Paris – After weeks of rumours sparked by the leaking of a draft World Bank position paper on so-called land grabs in poor countries, the international financial institution has officially released its report on the surge in farmland purchases and leasing which have elicited controversy for over two years.
Acquisitions of vast tracts of fertile land in Africa by foreign governments and companies eager to secure affordable food resources in highly volatile commodity markets stirred public attention when the South Korean company Daewoo bought more than a million hectares of farmland in the east African island state Madagascar.
The World Bank report, titled “Rising Global Interest in Farmland. Can It Yield Sustainable and Equitable Benefits?” and released on Sep 8, cautions that “an astonishing lack of awareness of what is happening on the ground” exists — even by the public sector institutions mandated to control this phenomenon.
It estimates that 2009 saw 45 million hectares of farmland deals going through and predicts that, “given commodity price volatility, growing human and environmental pressures, and worries about food security, this interest will increase, especially in the developing world”.
At the beginning of Sep 2010, riots over steep increases in the price of bread left seven people dead and hundreds injured in Maputo, the capital of the southern African country Mozambique, sparking fears of another food crisis like the one that affected several African countries two years ago.

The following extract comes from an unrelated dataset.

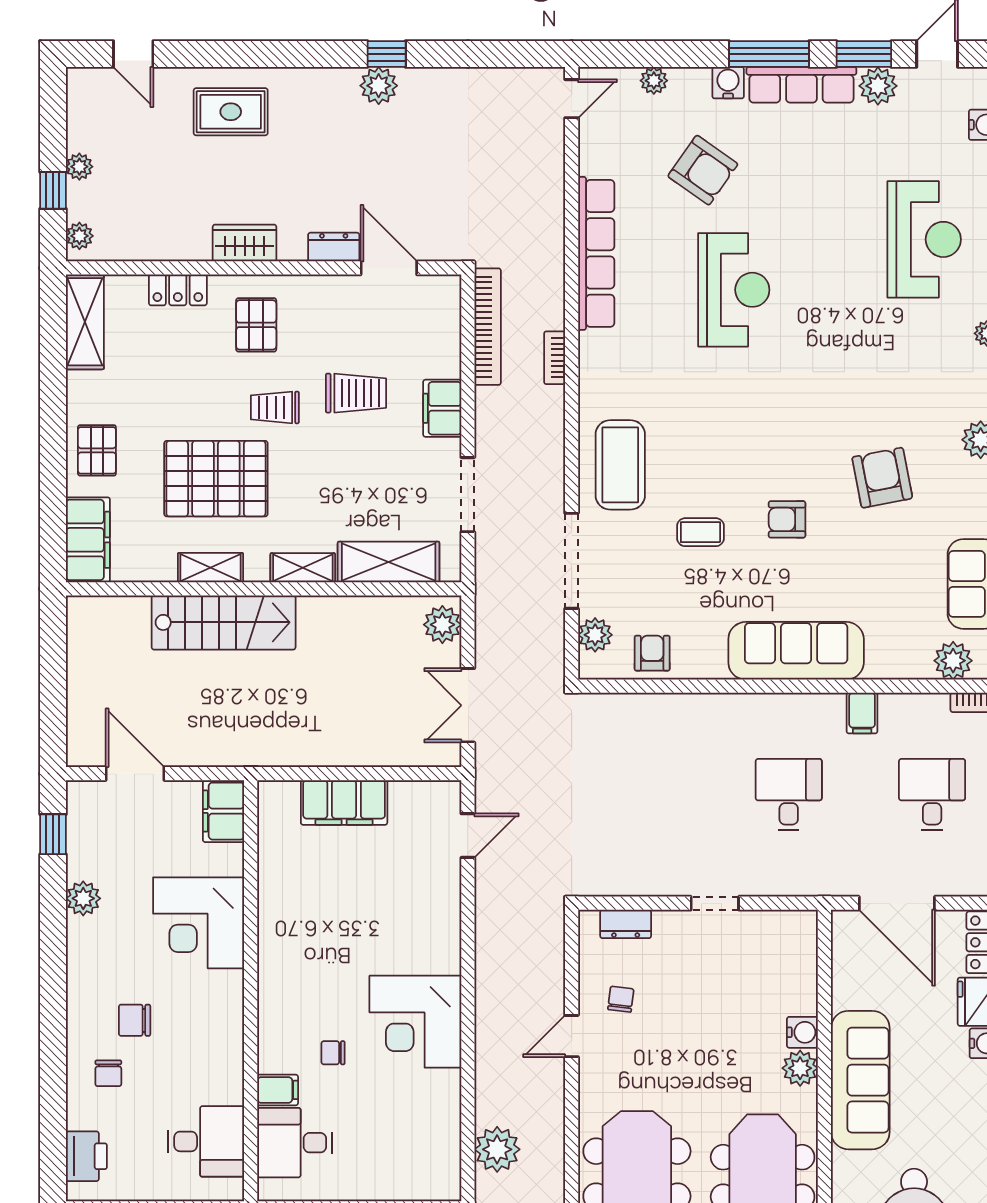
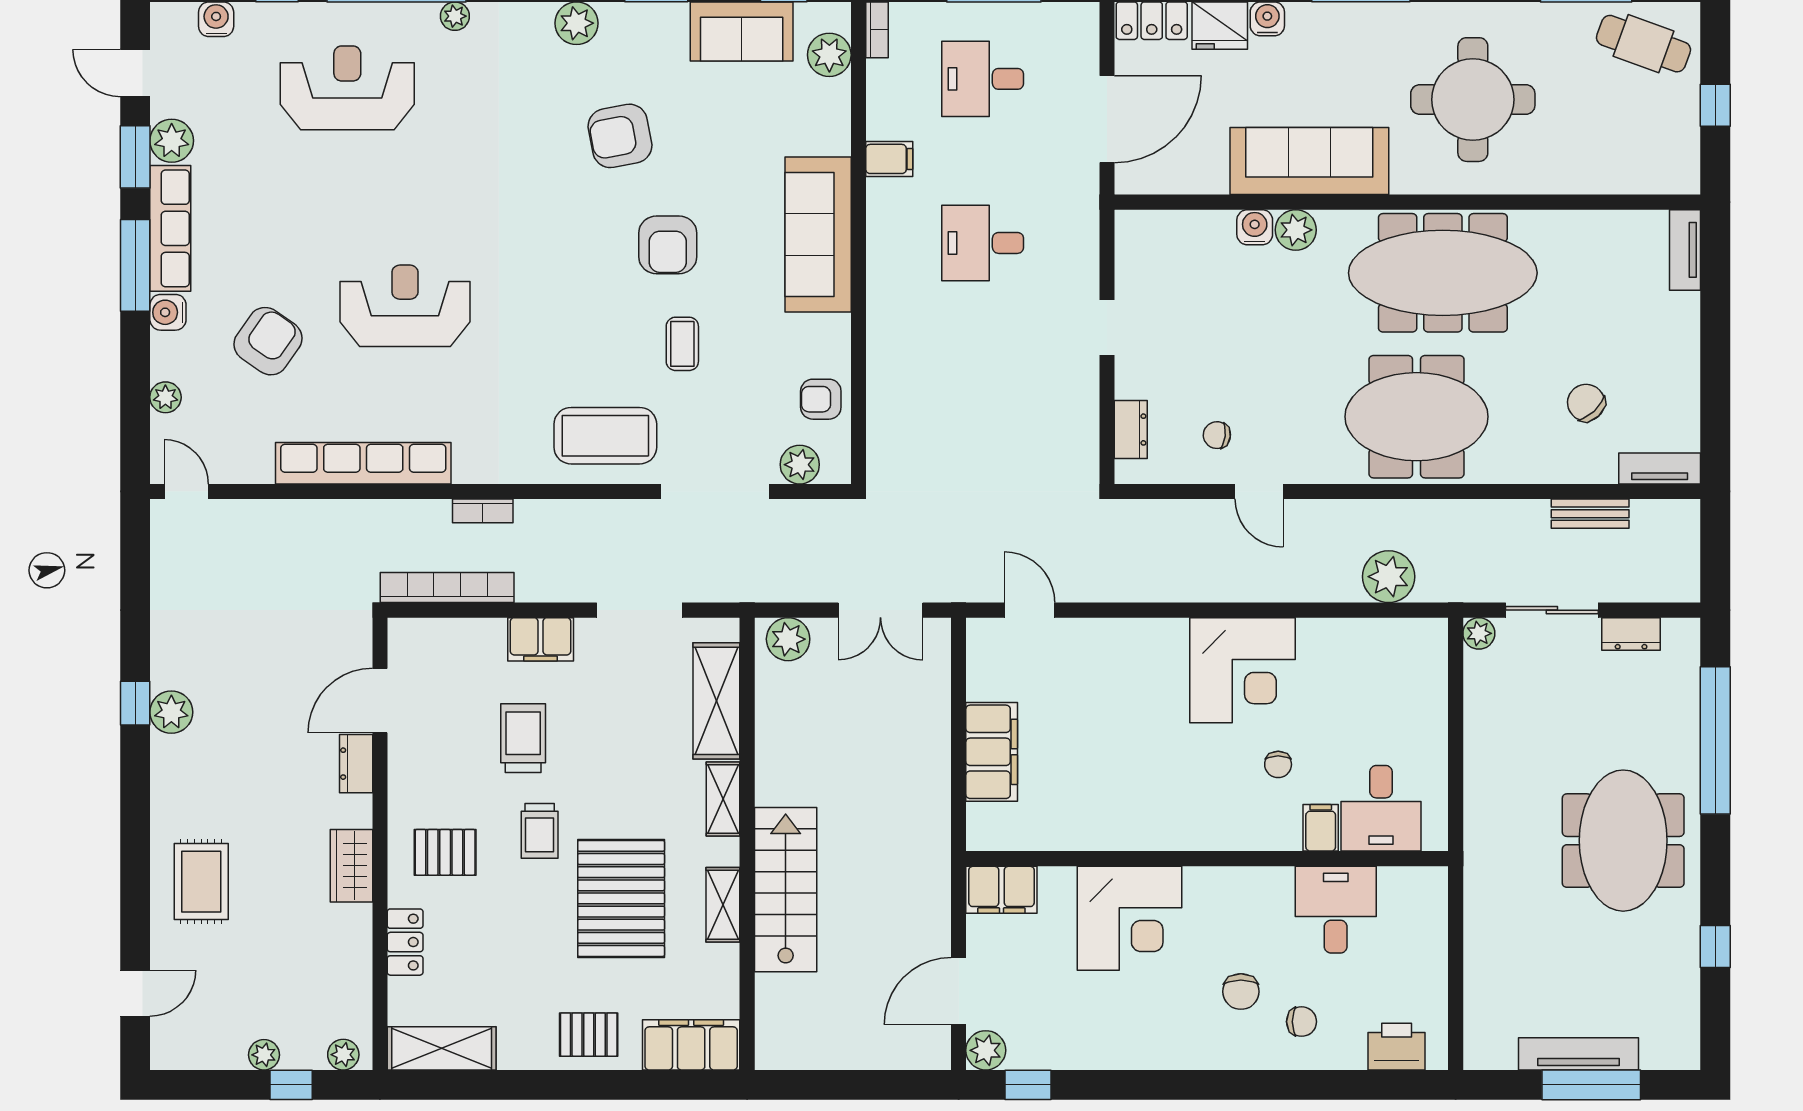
armchair: (787, 519) -> (668, 245), width x1.38, depth x1.38
plant: (83, 898) -> (986, 1050), moved
desk: (206, 1141) -> (1336, 910), moved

That same week, the United Nations’ Food and Agriculture Organisation announced that, “surging wheat prices drove international food prices up five percent (in Aug 2010) in the biggest month-on-month increase since November 2009.”
Several huge farmland investment deals have been decried for bringing uncertain benefits to recipient countries, and sometime for leading to smallholders’ eviction from their land and adversely affecting local livelihoods.
The World Bank report reckons that “one of the highest development priorities in the world must be to improve smallholder agricultural productivity, especially in Africa”.
But the report deems that “when done right, larger scale farming systems can also have a place as one of many tools to promote sustainable agricultural and rural development”. It then proceeds to detail many conditions for these deals to benefit developing countries.
“When assisted, family farmers have been able to compete in global markets. Many companies have successfully collaborated with local farmers,” Lorenzo Cotula, who researches the topic for the London-based International Institute for Environment and Development, told IPS. The non-profit IIED promotes sustainable development.
“But national laws in recipient countries need to be changed and better implemented, so local people can have more secure rights to their land,” he cautions.
The report states that farmland investments’ adverse effects on local development are often due to the fact that host countries’ governments “were ill-equipped and ill-prepared to deal with the sudden influx of interest”.
Indeed, many such deals have been rushed through, and several have brought minimal revenue to public coffers. “The fact that there appears to be significant interest in countries with weak governance implies that the risks associated with such investments are immense,” the report warns.
Cotula concurs and adds: “Governments must be able to regulate investment and skilfully negotiate with investors. Civil society should be able to scrutinise government and investor action, and farmers’ groups should be able to negotiate with government and investors.
“International agencies can play an important role in making these three conditions come true,” he suggests.
The World Bank report calls for global implementation of investment principles it drafted last year with other developmental institutions such as FAO.
But it acknowledges that the “effectiveness of these rules depends on the mechanisms for disclosure and enforcement that are available to assess whether actors comply with standards, and to deal with cases where they do not”.
Such enforcements mechanisms do not yet exist, and some observers are sceptical.
“Relying on voluntary enforcement of such principles would never work as investors would pay no heed to them. Many already hide behind governments and shell companies”, says Antoine Bouhey, who leads the campaign for farmers’ rights in developing countries as organised by the nongovernmental organisation (NGO) Peuples Solidaires in association with international NGO ActionAid.
“What we need is constraining legislation, both in recipient countries and at home where the investing corporations are headquartered,” he argues.
“This will take a while. In the meantime a moratorium on these investments should be declared in developing countries that have not reached millennium development goal one (eradicating extreme poverty and hunger),” he adds.
While the World Bank report anticipates that demand for land may be increasing, it admonishes that, “at the same time, scarcity of information on what is happening encourages speculation on a large scale”.
But, in a hopeful conclusion, it observes that “these risks correspond to equally large opportunities”, as “increased productivity and effectiveness in the utilisation of (large areas of land currently not cultivated) could have far- reaching developmental impacts”.